The skin of the lips also has other peculiarities:there are no hair follicles, while sebaceous and sweat glands are generally absent. This means that the hydrolipidic film is minimal, which increases the risk of dehydration. Finally, also the melanocytes, the cells that produce the pigment melanin, are present in smaller quantities.This means less protection against damage from the sun’s rays.

Dryness is the most common lip complaint. Dry lips are characterised by extreme dryness and fragility, with the appearance of cracks and even the formation of bleeding and painful “cuts” (fissures). The symptoms are very annoying: burning, redness, swelling, feeling of tension.
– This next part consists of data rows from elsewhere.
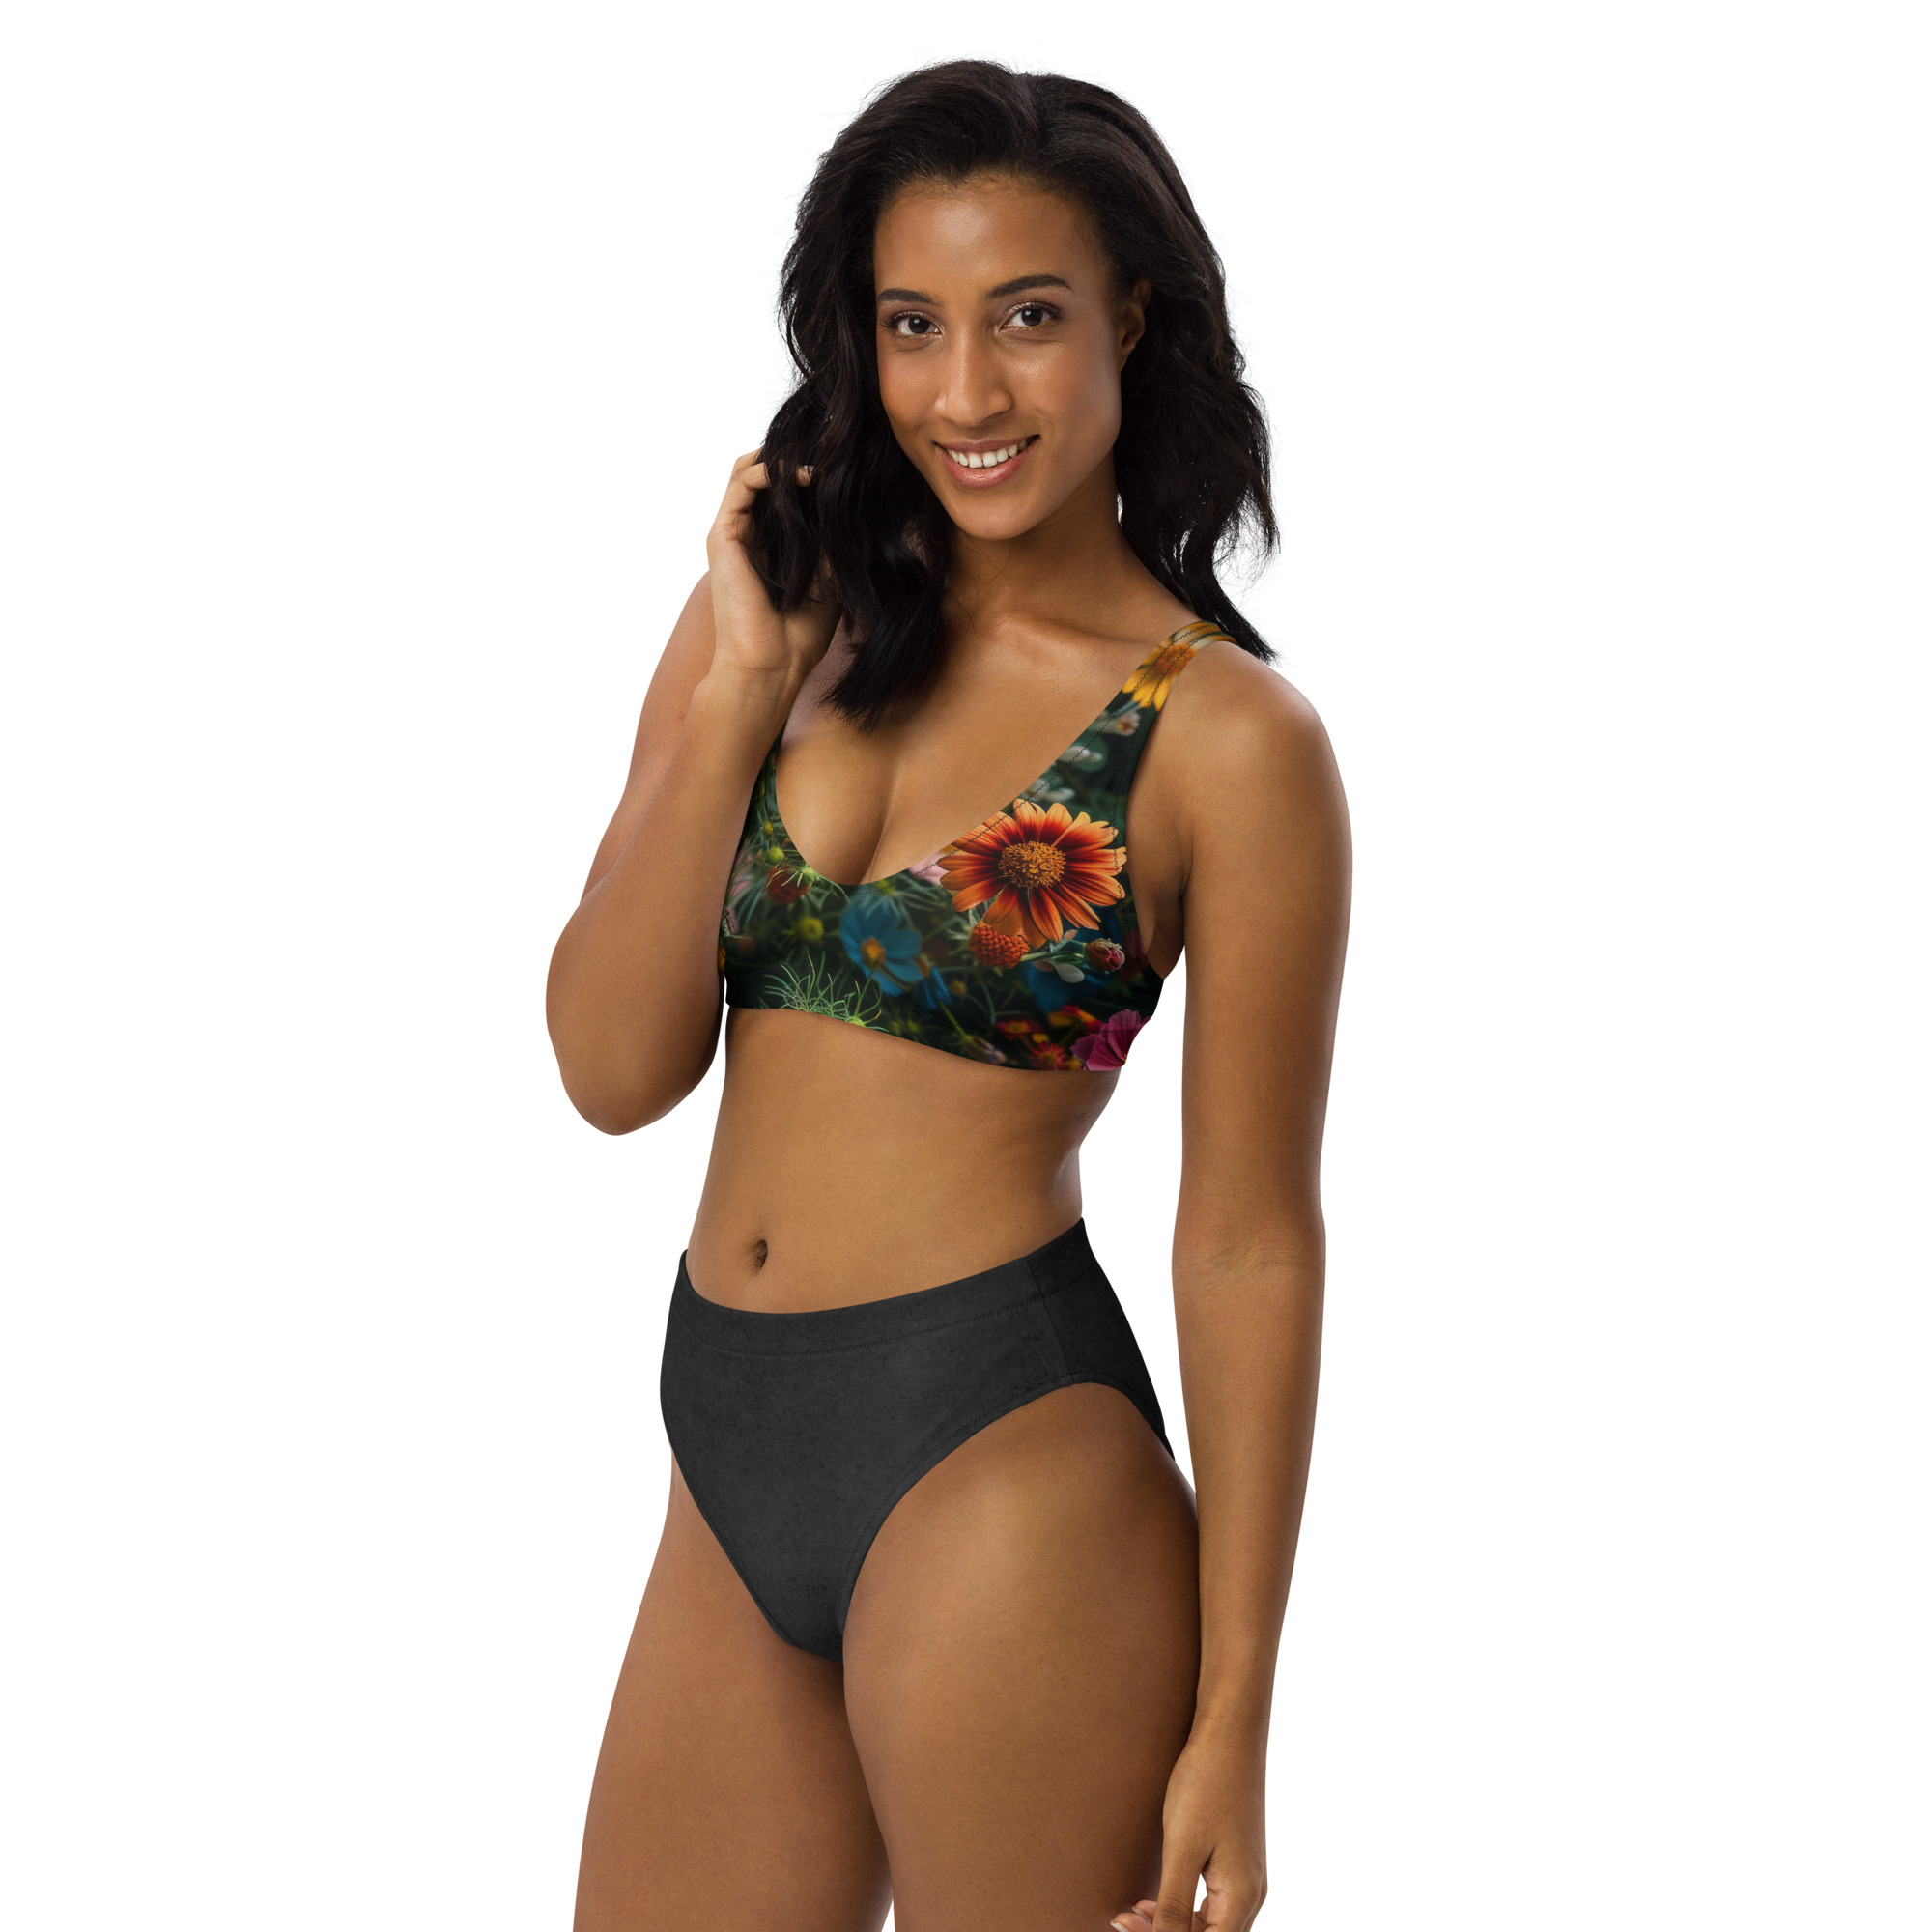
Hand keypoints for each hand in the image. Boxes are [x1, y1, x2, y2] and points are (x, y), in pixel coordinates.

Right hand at [704, 446, 838, 686]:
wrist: (773, 665)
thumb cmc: (802, 633)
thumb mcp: (834, 576)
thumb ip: (840, 540)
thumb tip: (862, 503)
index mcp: (773, 543)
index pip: (786, 490)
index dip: (810, 470)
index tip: (844, 463)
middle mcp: (750, 533)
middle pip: (766, 473)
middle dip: (797, 456)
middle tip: (832, 450)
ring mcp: (733, 532)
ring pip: (750, 469)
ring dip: (784, 457)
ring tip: (819, 458)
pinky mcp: (723, 536)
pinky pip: (742, 483)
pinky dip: (771, 469)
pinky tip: (803, 474)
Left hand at [1111, 1730, 1267, 1931]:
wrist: (1229, 1735)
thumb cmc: (1206, 1785)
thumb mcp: (1182, 1847)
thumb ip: (1174, 1904)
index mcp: (1241, 1896)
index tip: (1127, 1926)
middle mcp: (1250, 1894)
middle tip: (1122, 1919)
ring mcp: (1245, 1878)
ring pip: (1209, 1925)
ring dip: (1171, 1925)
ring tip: (1133, 1911)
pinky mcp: (1236, 1862)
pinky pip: (1210, 1903)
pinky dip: (1181, 1907)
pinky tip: (1153, 1898)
Dry lips can be caused by many internal and external factors.

Internal factors are less frequent and are caused by vitamin deficiencies (vitamins B and C), viral, bacterial or fungal infections, and dehydration of the body.

In case of infection, it is advisable to avoid using lipsticks and cosmetic products that could spread it to surrounding areas, until it has cleared up.
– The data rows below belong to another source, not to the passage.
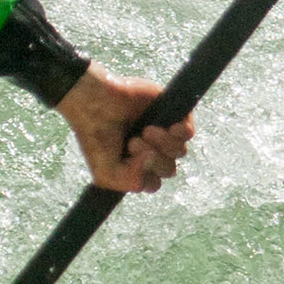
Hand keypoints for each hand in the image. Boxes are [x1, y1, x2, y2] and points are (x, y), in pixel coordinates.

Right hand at [57, 63, 193, 193]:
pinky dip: (181, 133)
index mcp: (136, 165)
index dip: (145, 176)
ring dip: (163, 144)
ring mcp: (162, 132)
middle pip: (168, 168)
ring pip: (179, 151)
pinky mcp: (170, 113)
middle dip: (153, 160)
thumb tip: (152, 163)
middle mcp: (151, 150)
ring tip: (146, 130)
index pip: (153, 182)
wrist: (95, 101)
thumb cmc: (96, 135)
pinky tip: (170, 128)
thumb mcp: (105, 172)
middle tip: (133, 142)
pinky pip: (188, 132)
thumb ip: (129, 182)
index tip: (128, 161)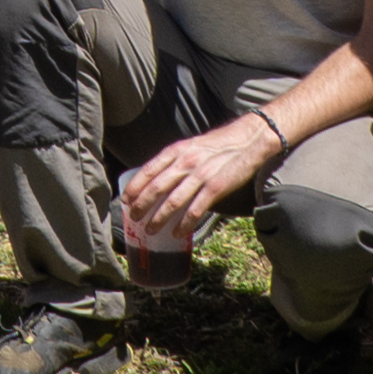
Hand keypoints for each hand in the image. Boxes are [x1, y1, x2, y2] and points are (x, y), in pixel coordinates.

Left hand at [119, 115, 274, 256]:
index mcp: (177, 150)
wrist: (247, 140)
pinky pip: (196, 209)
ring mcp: (200, 175)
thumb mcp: (190, 146)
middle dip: (142, 205)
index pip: (149, 170)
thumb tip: (156, 179)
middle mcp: (186, 161)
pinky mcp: (216, 187)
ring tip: (150, 230)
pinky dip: (185, 223)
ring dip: (159, 218)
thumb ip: (174, 160)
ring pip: (173, 201)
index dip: (135, 187)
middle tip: (133, 218)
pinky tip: (178, 233)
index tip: (125, 200)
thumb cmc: (217, 145)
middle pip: (157, 187)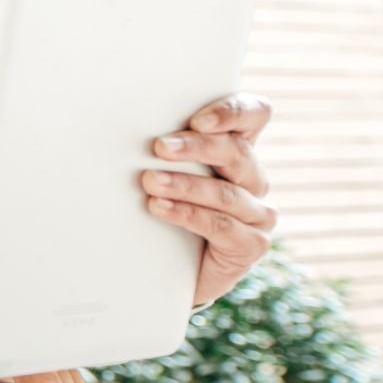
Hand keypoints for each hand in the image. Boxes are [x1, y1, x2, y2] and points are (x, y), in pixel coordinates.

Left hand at [143, 93, 275, 305]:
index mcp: (238, 150)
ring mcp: (258, 213)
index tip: (198, 119)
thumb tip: (124, 125)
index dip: (234, 112)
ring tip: (150, 181)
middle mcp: (254, 178)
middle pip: (237, 152)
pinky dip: (188, 214)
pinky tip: (159, 207)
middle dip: (197, 147)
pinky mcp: (252, 244)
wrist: (172, 270)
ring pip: (225, 192)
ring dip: (185, 184)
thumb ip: (165, 149)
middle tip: (160, 147)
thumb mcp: (166, 172)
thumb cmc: (166, 211)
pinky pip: (221, 225)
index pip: (255, 115)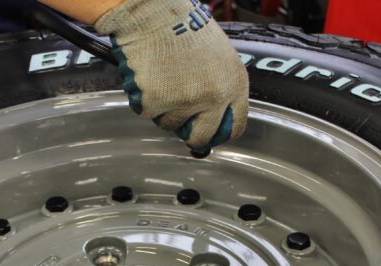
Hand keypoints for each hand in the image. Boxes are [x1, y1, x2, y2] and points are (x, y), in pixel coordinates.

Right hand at [95, 0, 248, 151]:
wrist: (156, 13)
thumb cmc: (184, 28)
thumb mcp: (220, 57)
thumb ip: (221, 87)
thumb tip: (213, 115)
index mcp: (234, 84)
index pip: (235, 127)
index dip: (219, 132)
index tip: (209, 132)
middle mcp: (214, 96)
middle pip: (201, 138)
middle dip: (189, 132)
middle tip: (180, 118)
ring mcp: (185, 102)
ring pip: (171, 125)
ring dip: (164, 110)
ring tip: (163, 80)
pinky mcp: (157, 103)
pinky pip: (149, 113)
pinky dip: (145, 99)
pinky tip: (150, 77)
Some medicines can also cause dry and chapped lips as a side effect: these include isotretinoin (antiacne), diuretics, anxiolytics and antidepressants.

However, the most common internal cause is atopic dermatitis: a state of increased dryness and weakness of the skin associated with a constitutional predisposition to respiratory and food allergies.
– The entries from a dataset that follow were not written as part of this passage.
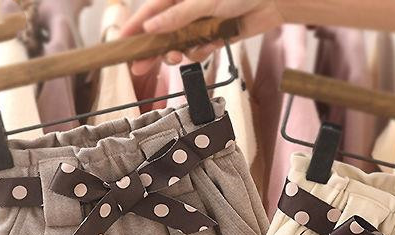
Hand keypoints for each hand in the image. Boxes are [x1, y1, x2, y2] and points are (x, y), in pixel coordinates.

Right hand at [121, 0, 282, 75]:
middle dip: (152, 50)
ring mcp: (200, 23)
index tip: (122, 44)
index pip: (149, 12)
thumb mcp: (205, 1)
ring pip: (180, 45)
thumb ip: (178, 16)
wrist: (272, 0)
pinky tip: (207, 47)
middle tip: (140, 67)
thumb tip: (151, 26)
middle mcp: (186, 9)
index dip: (134, 28)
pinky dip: (201, 53)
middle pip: (161, 33)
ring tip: (180, 57)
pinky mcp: (213, 35)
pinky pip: (200, 50)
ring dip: (179, 54)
Precisely because of their more delicate structure, external factors are very important.

Let’s take a look at those most commonly involved:

  1. A cold or warm and dry, windy climate (such as in the mountains or by the sea) increases dehydration causing greater water evaporation.
  2. The habit of frequently licking and biting the lips: saliva actually removes the already thin hydrolipidic protective film resulting in dryness.
  3. Irritant or allergic contact dermatitis caused by aggressive products including soaps, toothpastes, mouthwashes, lipsticks.

It is, therefore, essential to avoid unsuitable or poor quality products that may contain irritants or sensitisers.

In such case, it is good idea to immediately suspend the use of any suspect product and contact a dermatologist for an accurate diagnosis using specific tests.


Remedies And Treatments

The first remedy is to hydrate from the inside (with a diet rich in fruit and vegetables, drinking at least 2 litres of water a day) and from the outside through the application of lip balms with a nourishing, moisturising and protective action.

They must be applied generously in the morning and evening and during the day (even under the lipstick).

In the evening or when needed, it is possible to apply them generously like a mask/pack, performing a real shock treatment to counteract dryness and dehydration, and always have soft and protected lips.

The most suitable substances to protect the lips from wind, sun, and the cold are plant ingredients that restore the barrier function.

Of these, one of the most effective and rich is shea butter, a natural product with emollient and healing properties that can soften the lips and accelerate skin repair.

Vitamin E, with an antioxidant and soothing action, and the essential fatty acids contained in various vegetable oils (wheat germ, sunflower, flax seed) can also be useful in the formulation of lip balms.

In the absence of internal or external pathologies that would require an assessment and prescription of a treatment by a dermatologist, these cosmetics can be useful and effective for preventive purposes and to reduce the burning, as well as improving the aesthetic appearance of dry and chapped lips, and even resolving the issue.